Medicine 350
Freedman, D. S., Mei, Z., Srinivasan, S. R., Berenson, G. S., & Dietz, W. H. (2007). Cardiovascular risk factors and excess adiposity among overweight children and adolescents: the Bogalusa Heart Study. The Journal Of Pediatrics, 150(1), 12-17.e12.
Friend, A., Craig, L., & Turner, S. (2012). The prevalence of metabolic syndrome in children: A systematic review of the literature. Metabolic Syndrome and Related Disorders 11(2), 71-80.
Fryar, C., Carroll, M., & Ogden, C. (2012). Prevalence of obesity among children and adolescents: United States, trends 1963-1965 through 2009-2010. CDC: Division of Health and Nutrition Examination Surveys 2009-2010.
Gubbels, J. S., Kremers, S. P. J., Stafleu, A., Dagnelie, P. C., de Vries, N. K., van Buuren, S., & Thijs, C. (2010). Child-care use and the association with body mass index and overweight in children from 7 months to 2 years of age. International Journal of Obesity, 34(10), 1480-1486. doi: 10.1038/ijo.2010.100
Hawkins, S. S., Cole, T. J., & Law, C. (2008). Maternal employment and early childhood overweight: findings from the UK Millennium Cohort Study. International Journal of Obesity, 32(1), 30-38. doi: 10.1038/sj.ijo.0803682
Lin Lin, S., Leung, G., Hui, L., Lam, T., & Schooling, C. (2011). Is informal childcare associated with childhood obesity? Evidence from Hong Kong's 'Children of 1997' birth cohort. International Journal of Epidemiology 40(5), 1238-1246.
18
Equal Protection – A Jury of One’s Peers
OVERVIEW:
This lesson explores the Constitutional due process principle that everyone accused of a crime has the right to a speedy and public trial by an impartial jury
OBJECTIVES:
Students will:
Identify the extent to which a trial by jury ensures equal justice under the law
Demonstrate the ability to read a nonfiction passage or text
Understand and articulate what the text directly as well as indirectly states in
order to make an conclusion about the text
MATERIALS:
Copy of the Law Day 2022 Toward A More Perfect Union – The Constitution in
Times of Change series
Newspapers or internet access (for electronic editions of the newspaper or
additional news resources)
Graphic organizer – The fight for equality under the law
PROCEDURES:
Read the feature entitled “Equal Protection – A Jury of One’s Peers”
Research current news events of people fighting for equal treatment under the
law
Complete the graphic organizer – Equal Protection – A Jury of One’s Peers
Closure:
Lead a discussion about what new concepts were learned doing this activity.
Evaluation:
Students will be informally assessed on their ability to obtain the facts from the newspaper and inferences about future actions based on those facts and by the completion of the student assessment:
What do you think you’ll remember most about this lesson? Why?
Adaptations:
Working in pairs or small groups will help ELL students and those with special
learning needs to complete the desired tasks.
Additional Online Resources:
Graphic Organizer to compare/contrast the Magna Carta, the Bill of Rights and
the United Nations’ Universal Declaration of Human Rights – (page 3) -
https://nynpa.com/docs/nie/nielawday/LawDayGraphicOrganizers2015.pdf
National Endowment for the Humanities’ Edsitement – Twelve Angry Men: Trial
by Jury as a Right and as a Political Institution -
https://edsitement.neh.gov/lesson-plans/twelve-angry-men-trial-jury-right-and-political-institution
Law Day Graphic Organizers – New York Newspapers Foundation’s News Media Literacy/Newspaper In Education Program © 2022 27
★ ★ ★ ★
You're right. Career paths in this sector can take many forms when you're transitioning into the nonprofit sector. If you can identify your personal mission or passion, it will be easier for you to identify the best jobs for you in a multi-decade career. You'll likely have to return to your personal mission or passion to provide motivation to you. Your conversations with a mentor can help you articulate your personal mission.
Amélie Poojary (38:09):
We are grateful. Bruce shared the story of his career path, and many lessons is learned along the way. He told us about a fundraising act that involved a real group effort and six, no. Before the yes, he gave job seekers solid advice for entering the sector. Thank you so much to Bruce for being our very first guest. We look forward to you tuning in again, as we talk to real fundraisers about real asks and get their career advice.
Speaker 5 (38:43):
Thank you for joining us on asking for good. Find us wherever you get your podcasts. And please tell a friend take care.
★ ★ ★ ★
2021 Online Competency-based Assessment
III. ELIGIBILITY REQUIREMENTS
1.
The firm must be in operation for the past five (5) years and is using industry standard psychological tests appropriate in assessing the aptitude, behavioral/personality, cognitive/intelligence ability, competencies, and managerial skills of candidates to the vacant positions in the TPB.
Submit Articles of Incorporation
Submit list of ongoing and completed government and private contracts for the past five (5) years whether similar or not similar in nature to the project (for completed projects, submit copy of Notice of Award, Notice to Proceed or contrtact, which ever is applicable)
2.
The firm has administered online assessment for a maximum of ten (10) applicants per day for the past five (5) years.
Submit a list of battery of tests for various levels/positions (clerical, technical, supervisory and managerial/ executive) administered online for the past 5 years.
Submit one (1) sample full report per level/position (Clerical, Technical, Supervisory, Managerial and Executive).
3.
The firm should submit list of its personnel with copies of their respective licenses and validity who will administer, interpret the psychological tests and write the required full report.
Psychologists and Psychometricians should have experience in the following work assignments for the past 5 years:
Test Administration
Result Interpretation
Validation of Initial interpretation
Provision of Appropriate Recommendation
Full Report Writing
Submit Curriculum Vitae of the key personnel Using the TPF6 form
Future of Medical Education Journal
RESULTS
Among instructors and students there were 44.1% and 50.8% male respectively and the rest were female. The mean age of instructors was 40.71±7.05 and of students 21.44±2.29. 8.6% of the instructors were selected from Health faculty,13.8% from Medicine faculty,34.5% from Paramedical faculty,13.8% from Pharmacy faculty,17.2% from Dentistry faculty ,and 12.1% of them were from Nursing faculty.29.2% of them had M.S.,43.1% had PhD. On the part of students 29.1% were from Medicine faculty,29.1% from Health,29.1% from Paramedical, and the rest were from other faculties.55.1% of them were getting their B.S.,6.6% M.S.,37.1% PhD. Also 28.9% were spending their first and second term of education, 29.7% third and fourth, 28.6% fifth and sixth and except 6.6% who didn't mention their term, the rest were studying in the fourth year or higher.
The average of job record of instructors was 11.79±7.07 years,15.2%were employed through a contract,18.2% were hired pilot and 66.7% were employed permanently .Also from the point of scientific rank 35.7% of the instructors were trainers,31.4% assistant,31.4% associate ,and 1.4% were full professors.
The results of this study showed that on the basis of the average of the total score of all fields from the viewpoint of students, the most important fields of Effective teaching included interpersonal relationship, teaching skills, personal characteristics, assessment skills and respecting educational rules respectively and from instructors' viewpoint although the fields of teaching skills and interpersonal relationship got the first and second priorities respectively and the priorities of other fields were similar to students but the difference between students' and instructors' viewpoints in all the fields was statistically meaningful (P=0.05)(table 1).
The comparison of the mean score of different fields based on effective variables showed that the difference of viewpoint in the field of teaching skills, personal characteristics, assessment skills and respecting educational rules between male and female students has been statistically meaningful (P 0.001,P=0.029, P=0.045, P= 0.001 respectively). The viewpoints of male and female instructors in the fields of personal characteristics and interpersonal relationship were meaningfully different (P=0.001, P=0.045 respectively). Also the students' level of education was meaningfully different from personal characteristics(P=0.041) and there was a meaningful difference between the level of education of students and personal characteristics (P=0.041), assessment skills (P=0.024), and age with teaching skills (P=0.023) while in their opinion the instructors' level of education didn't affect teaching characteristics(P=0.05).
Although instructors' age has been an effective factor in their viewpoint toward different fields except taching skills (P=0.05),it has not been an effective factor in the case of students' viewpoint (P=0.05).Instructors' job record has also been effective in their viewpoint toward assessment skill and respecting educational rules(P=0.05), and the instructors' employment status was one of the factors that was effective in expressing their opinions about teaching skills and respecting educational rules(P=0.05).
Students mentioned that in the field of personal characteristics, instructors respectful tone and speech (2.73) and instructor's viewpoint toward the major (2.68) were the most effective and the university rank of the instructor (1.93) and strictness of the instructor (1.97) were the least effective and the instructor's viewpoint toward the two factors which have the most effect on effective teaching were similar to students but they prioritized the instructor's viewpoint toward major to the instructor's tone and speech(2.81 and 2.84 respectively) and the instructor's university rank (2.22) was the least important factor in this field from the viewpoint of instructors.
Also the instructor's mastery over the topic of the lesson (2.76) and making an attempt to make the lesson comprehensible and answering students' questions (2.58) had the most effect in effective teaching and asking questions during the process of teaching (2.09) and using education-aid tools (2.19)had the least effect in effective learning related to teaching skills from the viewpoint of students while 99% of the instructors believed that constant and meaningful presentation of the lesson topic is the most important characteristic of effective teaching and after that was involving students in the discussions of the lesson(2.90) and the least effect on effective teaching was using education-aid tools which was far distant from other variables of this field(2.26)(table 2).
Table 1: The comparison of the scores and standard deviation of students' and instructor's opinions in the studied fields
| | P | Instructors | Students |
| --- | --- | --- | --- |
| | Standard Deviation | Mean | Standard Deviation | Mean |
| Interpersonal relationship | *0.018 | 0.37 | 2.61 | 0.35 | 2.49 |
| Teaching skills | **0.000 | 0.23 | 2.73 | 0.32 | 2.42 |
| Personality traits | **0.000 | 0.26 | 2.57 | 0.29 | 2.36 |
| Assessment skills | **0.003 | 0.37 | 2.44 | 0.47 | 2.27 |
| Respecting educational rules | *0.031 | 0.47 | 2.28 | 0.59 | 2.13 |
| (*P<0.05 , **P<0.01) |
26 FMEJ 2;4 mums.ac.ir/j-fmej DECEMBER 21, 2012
★ ★ ★ ★
Look back at the data above. Transcribe exactly the lines starting at the line that contains "0.35 | 2.49 |" and ending at the line that contains "0.47 | 2.27 |".

| Interpersonal relationship | *0.018 | 0.37 | 2.61 | 0.35 | 2.49 |
| Teaching skills | **0.000 | 0.23 | 2.73 | 0.32 | 2.42 |
| Personality traits | **0.000 | 0.26 | 2.57 | 0.29 | 2.36 |
| Assessment skills | **0.003 | 0.37 | 2.44 | 0.47 | 2.27 |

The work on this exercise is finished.